Climate change inaction threatens interest rates


As if the threat of global warming wasn’t bad enough, inaction by our politicians could hit our hip pockets, with mortgage interest rates rising faster than sea levels, as  Sue Williams writes in Domain.

Home loan interest rates could be pushed up to “scary” levels if the main global lenders of cash consider Australia is dragging its feet on climate change action, economists have confirmed.

And with nearly a third of Australians already saying they face mortgage stress, the results could be catastrophic for many home buyers, and shut more of the next generation out of the housing market completely.

“I can’t forecast how much the cost of borrowing will increase if there isn’t meaningful action on climate change, but we know it will be higher,” said leading economist Nicki Hutley and a councillor with the Climate Council of Australia. “We could certainly see interest rates pushed up within the decade.

“When you think around the issues there already of housing affordability, it’s going to be very scary. Our kids are going to be well and truly impacted as well by the rises in the mortgage rate.”

Treasurer Josh Frydenberg sparked fears of rising interest rates last week when he talked of the need to cut greenhouse gases to net zero by 2050 – or risk international reprisals. He warned that reduced access to overseas capital markets would have an impact on the cost of home loans, business loans and infrastructure projects.

“Basically, because Australia is part of the global capital market, banks get some of their funding internationally,” said AMP Capitalchief economist Dr Shane Oliver. “We’re increasingly finding that international lenders are taking into account the green climate policies or green credentials of countries and companies they lend to.

“So as the world becomes more carbon-conscious, the likelihood is that more and more lenders will be less keen to lend to countries that aren’t seen to be playing their role in cutting their carbon emissions, so banks will have to lift their interest rates to attract them.”
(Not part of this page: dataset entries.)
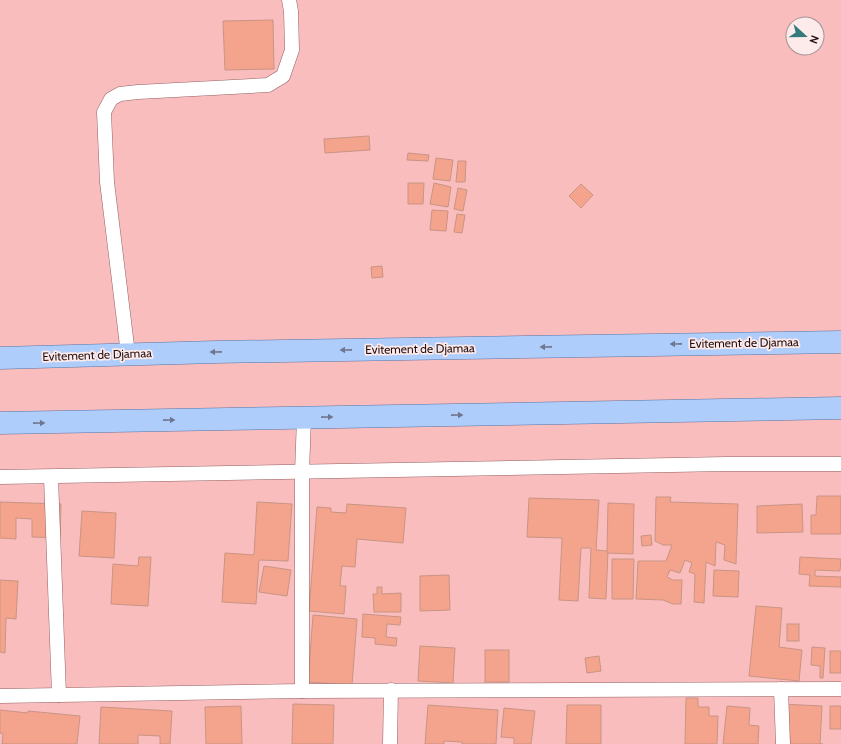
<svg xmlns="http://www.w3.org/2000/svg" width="841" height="744" viewBox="0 0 841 744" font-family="Cabin,sans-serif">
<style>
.building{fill:#f4a48c;stroke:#c99484}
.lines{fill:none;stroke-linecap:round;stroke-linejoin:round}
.street-casing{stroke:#956162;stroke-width:15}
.primary-casing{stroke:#5a75a5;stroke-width:23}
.street{stroke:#fff;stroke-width:14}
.primary{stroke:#aecdfa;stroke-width:22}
.oneway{fill:#6f7790}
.labels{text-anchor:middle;stroke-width:3.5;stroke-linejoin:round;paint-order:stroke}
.street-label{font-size:12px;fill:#220e0f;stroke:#fdeaea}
</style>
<rect width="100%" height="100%" fill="#f9bdbe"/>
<g class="building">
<path d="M273 20 274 69 225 70 223 21Z"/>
<path d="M369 136 370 150 325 153 324 139Z"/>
<path d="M408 153 429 155 428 161 407 160Z"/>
<path d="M436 158 453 160 450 181 433 179Z"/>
<path d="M458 161H466L465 182H456Z"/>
<path d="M408 183H424L423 204H408Z"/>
<path d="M434 183 451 187 448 207 430 204Z"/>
<path d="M581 184 593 195 581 208 569 196Z"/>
<path d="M458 188 467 190 463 211 454 209Z"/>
<path d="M432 210 448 211 446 231 430 230Z"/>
<path d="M457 214 465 215 462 233 454 232Z"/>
<path d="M382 266 383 277 372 278 371 267Z"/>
<path d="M817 496H841V534H811V515H816Z"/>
<path d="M656 497H671L670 502 738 504 736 564 724 560 725 545 716 542 715 566 706 562 704 603 694 602 695 574 689 572 692 563 685 560 680 573 670 570 667 577 673 580H682L681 604H673L663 600 636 599 638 561H666L672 545H663L655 541Z"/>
<path d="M529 498 599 500 596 550 608 551 606 599 589 598 591 548H581L578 601 559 600 562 538 527 537Z"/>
<path d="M0 502 61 504 60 538 32 537V519L16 518V539L0 538Z"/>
<path d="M257 502 292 504 288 561 259 560 256 604 222 602 225 553 254 555Z"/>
<path d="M608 503 634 504 633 554 607 553Z"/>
<path d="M347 504 406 508 403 543 357 539 355 567 342 566 340 586H346L344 614 309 611 317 507 331 508V512L346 513Z"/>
<path d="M802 504 803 532 757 533V506Z"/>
<path d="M82 511 116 513 114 558 79 556Z"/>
<path d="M651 535 652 545 642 546 641 536Z"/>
<path d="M139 557H151L148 606 111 604 113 564 138 566Z"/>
<path d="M800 557 841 559 840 571 815 570V576L841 577V587L809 586 810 575 799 574Z"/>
<path d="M612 559H634L633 599H612Z"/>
<path d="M264 566 291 570 287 596 259 592Z"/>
<path d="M714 570 739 571 738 597 713 596Z"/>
<path d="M449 575 450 610 420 611V576Z"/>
<path d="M0 580 18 581 16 619 6 618 5 653 0 652Z"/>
<path d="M377 587H382V594L401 593V612H374L373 594H377Z"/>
<path d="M756 606 782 608 779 647 802 650 799 681 749 676Z"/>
<path d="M363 614 401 617 400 625 387 624 386 637 397 638 396 646 375 644V638L362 637Z"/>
<path d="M313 615 357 619 352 685 308 682Z"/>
<rect x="787" y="624" width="12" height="17"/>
<path d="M420 646 455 648 453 683 418 681Z"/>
<path d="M812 647 825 648 823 678H820V666L811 665Z"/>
<rect x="485" y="650" width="24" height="32"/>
<rect x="830" y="651" width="11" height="22"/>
<path d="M599 656 601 671 587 673 585 658Z"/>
<path d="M686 698H698V707H709V716H718L717 744H685Z"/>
<path d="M293 704 334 705 333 744H292Z"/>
<path d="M782 704 822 706 820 744H823H784Z"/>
<path d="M428 705 498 710 496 744H462V742L444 741V744H425Z"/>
<path d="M567 705H601V744H566Z"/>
<path d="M241 706 242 744H206L205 707Z"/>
<path d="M727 706 750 708 749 725 759 726 758 744H723Z"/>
<rect x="830" y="706" width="11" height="23"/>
<path d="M101 707 172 711 170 744H160V736L138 735V744H99Z"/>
<path d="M504 708 535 711 531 744H514V738L501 737Z"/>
<path d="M0 710 28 713V711L80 716 77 744H2L3 734 0 733Z"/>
</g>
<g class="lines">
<g class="street-casing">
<g id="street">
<path d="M128 354 107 182 104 112 111 99 120 94 138 92 268 85 283 76 292 50 291 11 289 0"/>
<path d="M0 477 727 464H841"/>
<path d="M51 477 59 695"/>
<path d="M781 689 783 744"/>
<path d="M302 691V472L304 418"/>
<path d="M0 696 302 691 841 689"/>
<path d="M390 744 391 690"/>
</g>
</g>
<g class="primary-casing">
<g id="primary">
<path d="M0 358 216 352 841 342"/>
<path d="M0 423 841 408"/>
</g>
</g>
<use href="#street" class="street"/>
<use href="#primary" class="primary"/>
</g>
<defs><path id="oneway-solid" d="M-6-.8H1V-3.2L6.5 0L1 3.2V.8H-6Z"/></defs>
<g class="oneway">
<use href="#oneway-solid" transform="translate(676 344) rotate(179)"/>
<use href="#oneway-solid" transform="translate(546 347) rotate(179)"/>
<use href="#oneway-solid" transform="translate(346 350) rotate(179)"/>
<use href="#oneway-solid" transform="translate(216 352) rotate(179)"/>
<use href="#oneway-solid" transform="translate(457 415) rotate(-1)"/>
<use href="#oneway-solid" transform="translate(327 417) rotate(-1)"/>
<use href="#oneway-solid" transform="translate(169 420) rotate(-1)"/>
<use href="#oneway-solid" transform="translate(39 423) rotate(-1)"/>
</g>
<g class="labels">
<g class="street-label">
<text transform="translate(744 343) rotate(-1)" y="4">Evitement de Djamaa</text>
<text transform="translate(420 349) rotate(-1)" y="4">Evitement de Djamaa</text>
<text transform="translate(97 355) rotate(-2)" y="4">Evitement de Djamaa</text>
</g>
</g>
<g transform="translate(805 36) rotate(111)"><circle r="19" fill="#fdeaea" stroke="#a59292"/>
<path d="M0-3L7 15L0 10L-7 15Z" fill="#317b7c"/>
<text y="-6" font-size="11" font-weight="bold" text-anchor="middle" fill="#220e0f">N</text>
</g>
</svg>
Those rates could end up rising even further as the lenders re-assess the risks of loaning money to countries already deemed as more vulnerable to the effects of climate change, warns Hutley.

With the increasing frequency of large fire events, flooding and cyclones, and the potential damage of rising sea levels, she says sovereign debt costs have risen by 1.2 per cent on average over the last decade to those countries, which include Australia, and by 0.6 per cent on the private sector.

“So we have definite evidence that climate vulnerability leads to a greater risk assessment already,” she said. “I asked the Reserve Bank governor at a foundation launch recently about the implications of climate change on the interest rate and he also spoke of the potential for the costs of capital to rise.”

In addition, there’s also the chance of extra tariffs on Australia if we don’t commit to carbon reduction targets, through systems like the EU Carbon Border Adjustment Mechanism. G7 members could slam extra taxes on Australian imports to counter the impression that we’re getting a “free ride” while they’re undertaking emission cut measures at their own expense.

At The Australia Institute, chief economist Richard Denniss says interest rate rises could be still more dramatic than already projected if Australia doesn’t get into line. 

“The Treasurer was right that foreign investors might start demanding an interest rate premium from us, but it’s worse than that,” he said. “If we’re seen as a high-risk place to invest because we’re heavily exposed to coal and iron ore as exports rather than tourism and education, and we keep telegraphing how we’re not going to diversify our economy, then our exchange rate is going to fall.

“Then, foreign investors will want an even higher interest rate to compensate for the low exchange rate in future.”

Australia’s Big 5 banks are already scrambling to polish up, and disclose, their green credentials to take advantage of global capital’s appetite “now on steroids” for doing business with companies who are showing interest in reducing carbon emissions, says Karl Mallon, the CEO of Climate Valuation that provides analysis for big banks and home-owners.   

“So when capital wants to go to green places, there’s less available for elsewhere,” he said. “With little action on climate change, there’s more of a reluctance to grant mortgages and insurance for people likely to be affected.

“And we’re seeing climate change already starting to bite, with people getting flooded but unable to afford insurance.”